Happy Hour, the latest string of crappy from filmmaker Ethan Coen (half of the Coen brothers), is a powerful argument for writing plays. Not that Coen has written one. He’s actually written three non-plays—barely even sketches, really—all making use of the aloof deadpan-existentialism that is the Coen brand, never to particularly flattering effect.
The themes of the night are rage, depression and intoxication: “End Days” is about a barfly (Gordon Hoffman) on an apoplexy bender, venting his paranoid and apocalyptic worldview to anyone unlucky enough to get caught inside his bloviating radius; “City Lights” follows the travails of a volcanically unmellow seventies session musician (Joey Slotnick) and a lonely, recently-dumped That Girl (Aya Cash); “Wayfarer’s Inn” zooms in on a hotel room occupied by two businessmen, one a morally untroubled Holiday Inn hedonist (Clark Gregg), the other a sensitive type in a deep despond (Lenny Venito).

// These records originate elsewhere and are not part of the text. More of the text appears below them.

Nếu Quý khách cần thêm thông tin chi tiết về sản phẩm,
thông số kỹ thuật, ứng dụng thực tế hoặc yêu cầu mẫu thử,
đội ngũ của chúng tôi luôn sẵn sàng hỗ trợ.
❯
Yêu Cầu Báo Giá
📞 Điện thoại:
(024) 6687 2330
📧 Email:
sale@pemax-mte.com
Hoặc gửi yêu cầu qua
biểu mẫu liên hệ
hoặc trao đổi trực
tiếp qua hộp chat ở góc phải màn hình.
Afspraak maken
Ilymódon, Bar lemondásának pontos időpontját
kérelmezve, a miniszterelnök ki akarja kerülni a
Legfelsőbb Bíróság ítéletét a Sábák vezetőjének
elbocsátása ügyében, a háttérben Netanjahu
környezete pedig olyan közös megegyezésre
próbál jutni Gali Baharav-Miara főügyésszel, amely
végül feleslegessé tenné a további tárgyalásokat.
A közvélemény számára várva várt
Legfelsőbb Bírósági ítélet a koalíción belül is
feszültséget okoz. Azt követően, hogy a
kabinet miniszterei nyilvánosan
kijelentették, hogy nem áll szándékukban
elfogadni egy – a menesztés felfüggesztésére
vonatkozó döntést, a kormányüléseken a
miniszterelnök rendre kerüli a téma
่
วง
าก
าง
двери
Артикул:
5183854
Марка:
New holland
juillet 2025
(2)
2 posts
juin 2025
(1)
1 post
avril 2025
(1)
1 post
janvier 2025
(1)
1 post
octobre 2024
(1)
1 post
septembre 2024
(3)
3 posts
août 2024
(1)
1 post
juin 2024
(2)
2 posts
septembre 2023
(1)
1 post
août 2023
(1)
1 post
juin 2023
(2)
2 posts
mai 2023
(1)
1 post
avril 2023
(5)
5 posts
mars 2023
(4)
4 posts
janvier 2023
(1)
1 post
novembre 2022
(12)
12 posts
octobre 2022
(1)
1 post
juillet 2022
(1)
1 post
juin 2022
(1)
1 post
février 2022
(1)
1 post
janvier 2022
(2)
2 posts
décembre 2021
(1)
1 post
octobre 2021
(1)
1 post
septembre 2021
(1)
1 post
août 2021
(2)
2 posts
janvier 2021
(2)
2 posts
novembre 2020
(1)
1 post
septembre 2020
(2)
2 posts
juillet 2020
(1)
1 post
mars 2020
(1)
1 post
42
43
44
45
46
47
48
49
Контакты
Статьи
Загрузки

I can say, with confidence, that you now know all I know about these playlets. They’re sketches of sketches, each a thimbleful of one-liners dissolved in a situation so basic, it’s barely situated.

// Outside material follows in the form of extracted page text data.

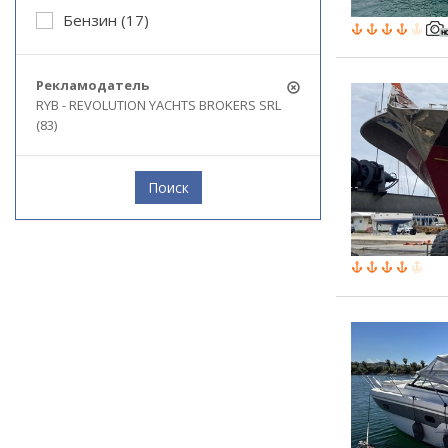
Бензин (17)
Рекламодатель
RYB - REVOLUTION YACHTS BROKERS SRL
(83)
Поиск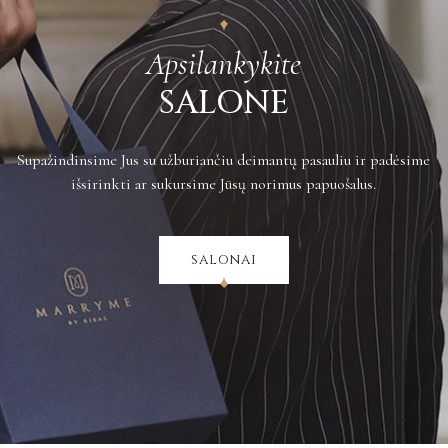
Apsilankykite
SALONE
Supažindinsime Jus su užburiančiu deimantų pasauliu ir padėsime
išsirinkti ar sukursime Jūsų norimus papuošalus.
salonai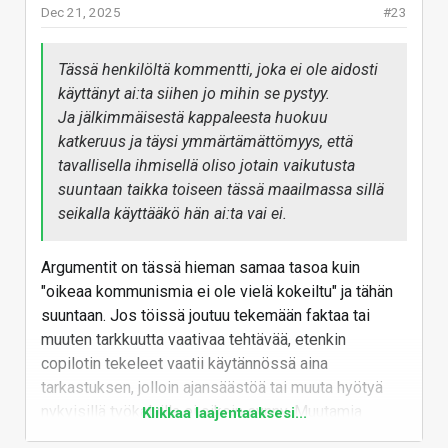
apinoida ja soveltaa jonkun ihmisasiantuntijan
Dec 21, 2025
#23
tekemää aineistoa.
Tokihan kielenkääntämisessä (sekä puhutun että
Tässä henkilöltä kommentti, joka ei ole aidosti
kirjoitetun) tekoälystä on aika paljon apua, mutta
käyttänyt ai:ta siihen jo mihin se pystyy.
kaikki tuokin teksti /puhe pitäisi jälkikäteen
Ja jälkimmäisestä kappaleesta huokuu
tarkistaa. Vieraassa kielessä lähes samaa
katkeruus ja täysi ymmärtämättömyys, että
tarkoittava sana kun voi muuttaa asiaktekstin
tavallisella ihmisellä oliso jotain vaikutusta
sisällön aika lailla harhaanjohtavaksi.
suuntaan taikka toiseen tässä maailmassa sillä
seikalla käyttääkö hän ai:ta vai ei.
Vastaa
Argumentit on tässä hieman samaa tasoa kuin
"oikeaa kommunismia ei ole vielä kokeiltu" ja tähän
suuntaan. Jos töissä joutuu tekemään faktaa tai
muuten tarkkuutta vaativaa tehtävää, etenkin
copilotin tekeleet vaatii käytännössä aina
tarkastuksen, jolloin ajansäästöä tai muuta hyötyä
nykyisillä työkaluilla ei oikein synny. Muutamia
Klikkaa laajentaaksesi...
poikkeuksia ja aloja lukuun ottamatta. Summittaiseen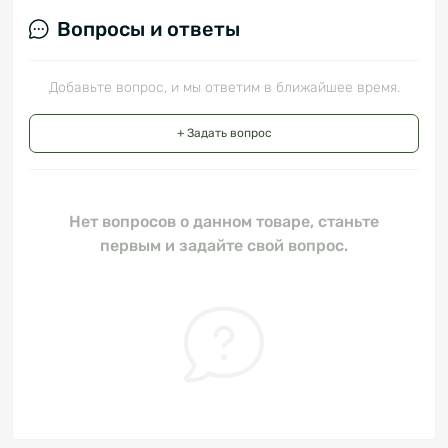
Вопросы и ответы
Добавьте вопрос, и мы ответим в ближайшее время.
+ Задать вопрос
Нет вопросов о данном товаре, станьте
первым и задайте свой вопрос.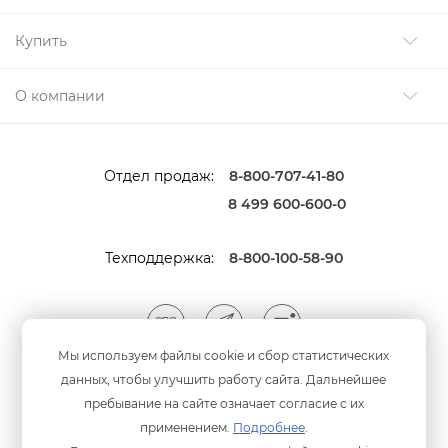
Купить
О компании
Отдел продаж:
8-800-707-41-80
8 499 600-600-0
Техподдержка:
8-800-100-58-90
Мы используем файлы cookie и сбор статистических
данных, чтобы улучшить работу сайта. Дальнейшее
Мы принимаем оплату
анковскими картами
пребывание на сайте означает согласие с их
применением.
Подробнее
.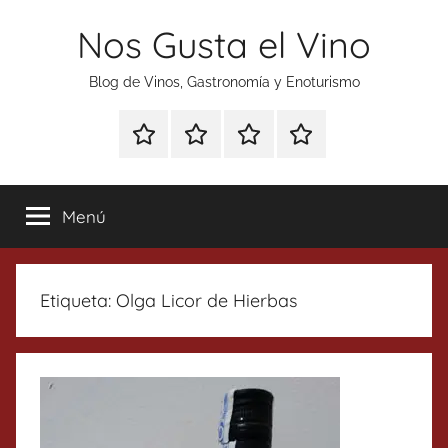
Saltar
Nos Gusta el Vino
al
contenido
Blog de Vinos, Gastronomía y Enoturismo
Especial
Enoturismo
Ranking
Contacto
Gin
y
Vinos
Tonics
Gastronomía
Menú
Etiqueta:
Olga Licor de Hierbas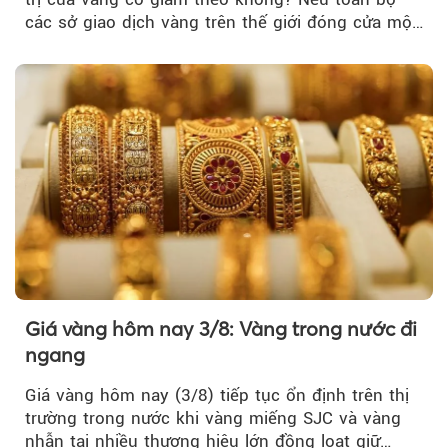
các sở giao dịch vàng trên thế giới đóng cửa một
tuần, vàng có mất giá trị không?
Giá vàng hôm nay 3/8: Vàng trong nước đi
ngang
Giá vàng hôm nay (3/8) tiếp tục ổn định trên thị
trường trong nước khi vàng miếng SJC và vàng
nhẫn tại nhiều thương hiệu lớn đồng loạt giữ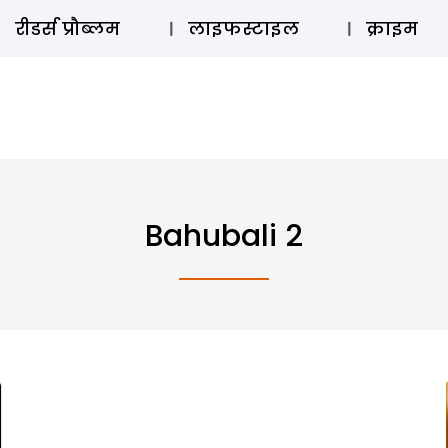
ऑडियो 
रीडर्स प्रौब्लम
लाइफस्टाइल
क्राइम
Bahubali 2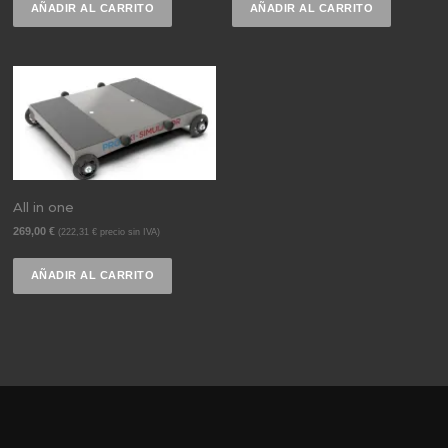
AÑADIR AL CARRITO
AÑADIR AL CARRITO
All in one
269,00
€
(
222,31
€
precio sin IVA)
AÑADIR AL CARRITO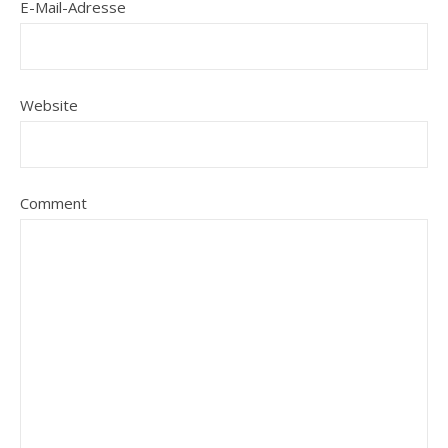
E-Mail-Adresse
Website
Comment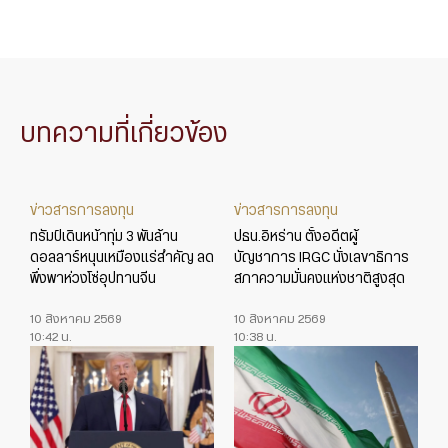
บทความที่เกี่ยวข้อง
ข่าวสารการลงทุน
ข่าวสารการลงทุน
ทรัมป์เดินหน้าทุ่ม 3 พันล้าน
ปธน.อิหร่าน ตั้งอดีตผู้
ดอลลาร์หนุนเหมืองแร่สำคัญ ลด
บัญชาการ IRGC นั่งเลขาธิการ
พึ่งพาห่วงโซ่อุปทานจีน
สภาความมั่นคงแห่งชาติสูงสุด
10 สิงหาคม 2569
10 สิงหาคม 2569
10:42 น.
10:38 น.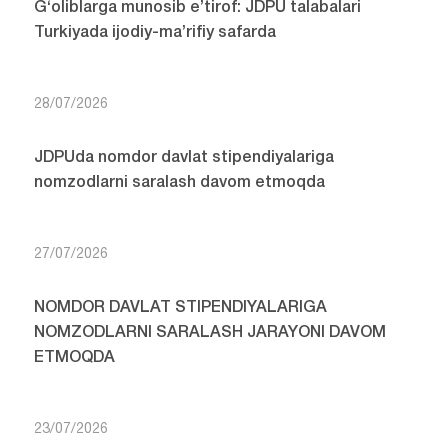
G‘oliblarga munosib e’tirof: JDPU talabalari
Turkiyada ijodiy-ma’rifiy safarda
28/07/2026
JDPUda nomdor davlat stipendiyalariga
nomzodlarni saralash davom etmoqda
27/07/2026
NOMDOR DAVLAT STIPENDIYALARIGA
NOMZODLARNI SARALASH JARAYONI DAVOM
ETMOQDA
23/07/2026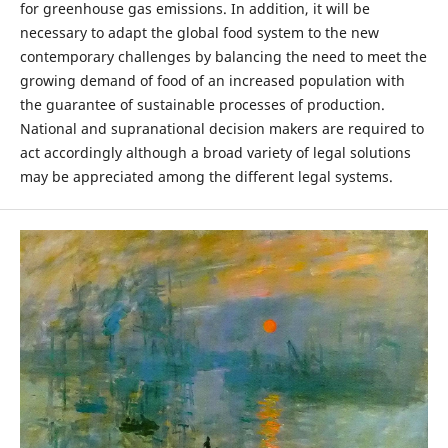
for greenhouse gas emissions. In addition, it will be
necessary to adapt the global food system to the new
contemporary challenges by balancing the need to meet the
growing demand of food of an increased population with
the guarantee of sustainable processes of production.
National and supranational decision makers are required to
act accordingly although a broad variety of legal solutions
may be appreciated among the different legal systems.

That ought to be enough. Who better than a to entrust with material that’s arid, angry and absurd, the three As of Coenism? But as was the case with his earlier "Offices," maximum aridness mated to minimal absurdity and undefined anger comes out looking less like an original piece and more like weak-sauce Mamet parody. (Especially when it’s directed by the arithmetically minded Mamet-collaborator Neil Pepe, who sounds like he’s counting the syllables.) I didn’t see Almost an Evening, the compilation that started Coen’s theater jag, but I suspect it’s his most honestly titled stage production to date.

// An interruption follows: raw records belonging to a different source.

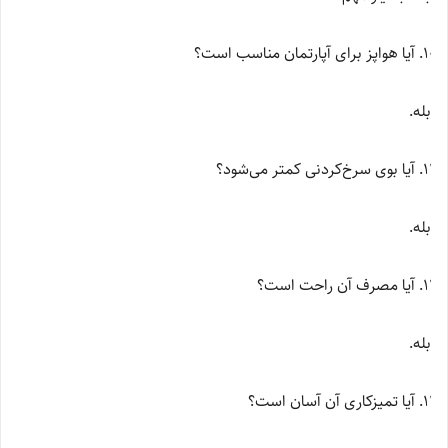
آیا هواپز برای آپارتمان مناسب است؟
بله.
آیا بوی سرخ‌کردنی کمتر می‌شود؟
بله.
آیا مصرف آن راحت است؟
بله.
آیا تمیزکاری آن آسان است؟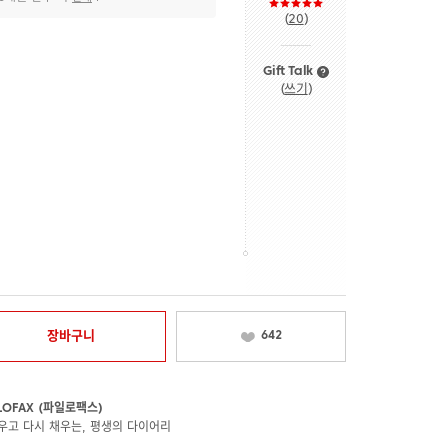
(
20
)
Gift Talk
(
쓰기
)
장바구니
642
ILOFAX (파일로팩스)
우고 다시 채우는, 평생의 다이어리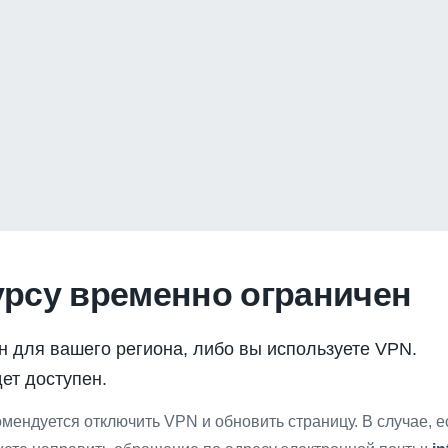
урсу временно ограничен
н для вашего региона, либо вы используете VPN.
ет доступен.
мендуется отключить VPN и обновить страницу. В случае, 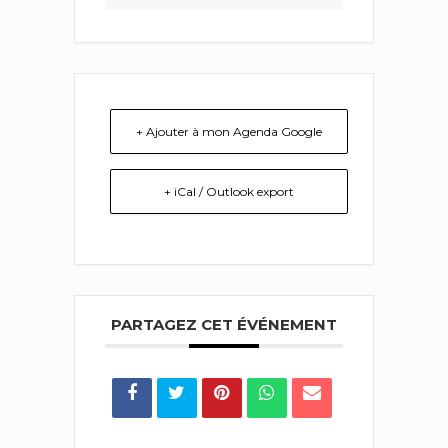
+ Ajouter à mon Agenda Google
+ iCal / Outlook export
PARTAGEZ CET ÉVÉNEMENT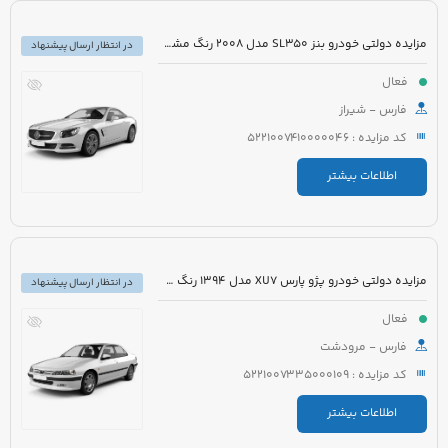
مزایده دولتی خودرو بنز SL350 مدل 2008 رنگ مشکی روغنی
در انتظار ارسال پیشنهاد
فعال
فارس - شیراز
کد مزایده : 5221007410000046
اطلاعات بیشتر
مزایده دولتی خودرو پژو پارس XU7 مدل 1394 رنگ سفید روغنی
در انتظار ارسال پیشنهاد
فعال
فارس - مرودشت
کد مزایده : 5221007335000109
اطلاعات بیشتر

The most frustrating part of Happy Hour is the blown potential. Coen’s obviously a gifted writer. He can quickly and efficiently establish a sort of room-tone of comic, cosmic dread. He’s got fury to spare, though it is, to be sure, a narrow fury, that of a certain class of man at certain stage of life. Inside that idiom, he can land a joke like nobody’s business. But Coen seems to be counting the ambrosial effects of editing and cinematography to make what he’s written dance. Short these crutches, it’s as if he refuses to finish exploring the possibilities of what he’s begun—and then apparently convinces himself that the very unfinishedness is the point, a kind of pomo gotcha. Very po’ indeed. So please, no mo’. Not till there’s a completed play.